**Task to carry out:**
Edit the source text in the data so that every "monthly income" becomes "monthly earnings", changing nothing else, and leave the pictures out of your answer.

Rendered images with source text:
********

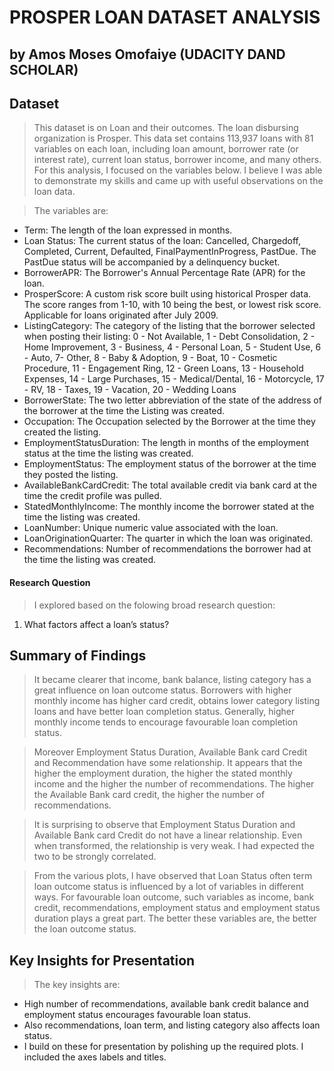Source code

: # PROSPER LOAN DATASET ANALYSIS
## by Amos Moses Omofaiye (UDACITY DAND SCHOLAR)


## Dataset

> This dataset is on Loan and their outcomes. The loan disbursing organization is Prosper. This data set contains 113,937 loans with 81 variables on each loan, including loan amount, borrower rate (or interest rate), current loan status, borrower income, and many others. For this analysis, I focused on the variables below. I believe I was able to demonstrate my skills and came up with useful observations on the loan data.

> The variables are:

<ul>
    <li>Term: The length of the loan expressed in months.</li>
    <li>Loan Status: The current status of the loan: Cancelled,  Chargedoff, Completed, Current, Defaulted, FinalPaymentInProgress, PastDue. The PastDue status will be accompanied by a delinquency bucket.</li>
    <li>BorrowerAPR: The Borrower's Annual Percentage Rate (APR) for the loan.</li>
    <li>ProsperScore: A custom risk score built using historical Prosper data. The score ranges from 1-10, with 10 being the best, or lowest risk score.  Applicable for loans originated after July 2009.</li>
    <li>ListingCategory: The category of the listing that the borrower selected when posting their listing: 0 - Not Available, 1 - Debt Consolidation, 2 - Home Improvement, 3 - Business, 4 - Personal Loan, 5 - Student Use, 6 - Auto, 7- Other, 8 - Baby & Adoption, 9 - Boat, 10 - Cosmetic Procedure, 11 - Engagement Ring, 12 - Green Loans, 13 - Household Expenses, 14 - Large Purchases, 15 - Medical/Dental, 16 - Motorcycle, 17 - RV, 18 - Taxes, 19 - Vacation, 20 - Wedding Loans </li>
    <li>BorrowerState: The two letter abbreviation of the state of the address of the borrower at the time the Listing was created.</li>
    <li>Occupation: The Occupation selected by the Borrower at the time they created the listing.</li>
    <li>EmploymentStatusDuration: The length in months of the employment status at the time the listing was created. </li>
    <li>EmploymentStatus: The employment status of the borrower at the time they posted the listing.</li>
    <li>AvailableBankCardCredit: The total available credit via bank card at the time the credit profile was pulled. </li>
    <li>StatedMonthlyIncome: The monthly income the borrower stated at the time the listing was created.</li>
    <li>LoanNumber: Unique numeric value associated with the loan.</li>
    <li>LoanOriginationQuarter: The quarter in which the loan was originated. </li>
    <li>Recommendations: Number of recommendations the borrower had at the time the listing was created.</li>
</ul>


#### Research Question
> I  explored based on the folowing broad research question:
<ol> 
    <li>What factors affect a loan’s status?</li>
</ol>


## Summary of Findings

> It became clearer that income, bank balance, listing category has a great influence on loan outcome status. Borrowers with higher monthly income has higher card credit, obtains lower category listing loans and have better loan completion status. Generally, higher monthly income tends to encourage favourable loan completion status.

> Moreover Employment Status Duration, Available Bank card Credit and  Recommendation have some relationship. It appears that the higher the employment duration, the higher the stated monthly income and the higher the number of recommendations. The higher the Available Bank card credit, the higher the number of recommendations.

> It is surprising to observe that Employment Status Duration and Available Bank card Credit do not have a linear relationship. Even when transformed, the relationship is very weak. I had expected the two to be strongly correlated.

>  From the various plots, I have observed that Loan Status often term loan outcome status is influenced by a lot of variables in different ways. For favourable loan outcome, such variables as income, bank credit, recommendations, employment status and employment status duration plays a great part. The better these variables are, the better the loan outcome status.


## Key Insights for Presentation

> The key insights are:

- High number of recommendations, available bank credit balance and  employment status encourages favourable loan status.
- Also recommendations, loan term, and listing category also affects loan status.
- I build on these for presentation by polishing up the required plots. I included the axes labels and titles.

********

**Output below:**
Source code

: # PROSPER LOAN DATASET ANALYSIS
## by Amos Moses Omofaiye (UDACITY DAND SCHOLAR)


## Dataset

> This dataset is on Loan and their outcomes. The loan disbursing organization is Prosper. This data set contains 113,937 loans with 81 variables on each loan, including loan amount, borrower rate (or interest rate), current loan status, borrower income, and many others. For this analysis, I focused on the variables below. I believe I was able to demonstrate my skills and came up with useful observations on the loan data.

> The variables are:

<ul>
    <li>Term: The length of the loan expressed in months.</li>
    <li>Loan Status: The current status of the loan: Cancelled,  Chargedoff, Completed, Current, Defaulted, FinalPaymentInProgress, PastDue. The PastDue status will be accompanied by a delinquency bucket.</li>
    <li>BorrowerAPR: The Borrower's Annual Percentage Rate (APR) for the loan.</li>
    <li>ProsperScore: A custom risk score built using historical Prosper data. The score ranges from 1-10, with 10 being the best, or lowest risk score.  Applicable for loans originated after July 2009.</li>
    <li>ListingCategory: The category of the listing that the borrower selected when posting their listing: 0 - Not Available, 1 - Debt Consolidation, 2 - Home Improvement, 3 - Business, 4 - Personal Loan, 5 - Student Use, 6 - Auto, 7- Other, 8 - Baby & Adoption, 9 - Boat, 10 - Cosmetic Procedure, 11 - Engagement Ring, 12 - Green Loans, 13 - Household Expenses, 14 - Large Purchases, 15 - Medical/Dental, 16 - Motorcycle, 17 - RV, 18 - Taxes, 19 - Vacation, 20 - Wedding Loans </li>
    <li>BorrowerState: The two letter abbreviation of the state of the address of the borrower at the time the Listing was created.</li>
    <li>Occupation: The Occupation selected by the Borrower at the time they created the listing.</li>
    <li>EmploymentStatusDuration: The length in months of the employment status at the time the listing was created. </li>
    <li>EmploymentStatus: The employment status of the borrower at the time they posted the listing.</li>
    <li>AvailableBankCardCredit: The total available credit via bank card at the time the credit profile was pulled. </li>
    <li>StatedMonthlyIncome: The monthly earnings the borrower stated at the time the listing was created.</li>
    <li>LoanNumber: Unique numeric value associated with the loan.</li>
    <li>LoanOriginationQuarter: The quarter in which the loan was originated. </li>
    <li>Recommendations: Number of recommendations the borrower had at the time the listing was created.</li>
</ul>


#### Research Question
> I  explored based on the folowing broad research question:
<ol> 
    <li>What factors affect a loan’s status?</li>
</ol>


## Summary of Findings

> It became clearer that income, bank balance, listing category has a great influence on loan outcome status. Borrowers with higher monthly earnings has higher card credit, obtains lower category listing loans and have better loan completion status. Generally, higher monthly earnings tends to encourage favourable loan completion status.

> Moreover Employment Status Duration, Available Bank card Credit and  Recommendation have some relationship. It appears that the higher the employment duration, the higher the stated monthly earnings and the higher the number of recommendations. The higher the Available Bank card credit, the higher the number of recommendations.

> It is surprising to observe that Employment Status Duration and Available Bank card Credit do not have a linear relationship. Even when transformed, the relationship is very weak. I had expected the two to be strongly correlated.

>  From the various plots, I have observed that Loan Status often term loan outcome status is influenced by a lot of variables in different ways. For favourable loan outcome, such variables as income, bank credit, recommendations, employment status and employment status duration plays a great part. The better these variables are, the better the loan outcome status.


## Key Insights for Presentation

> The key insights are:

- High number of recommendations, available bank credit balance and  employment status encourages favourable loan status.
- Also recommendations, loan term, and listing category also affects loan status.
- I build on these for presentation by polishing up the required plots. I included the axes labels and titles.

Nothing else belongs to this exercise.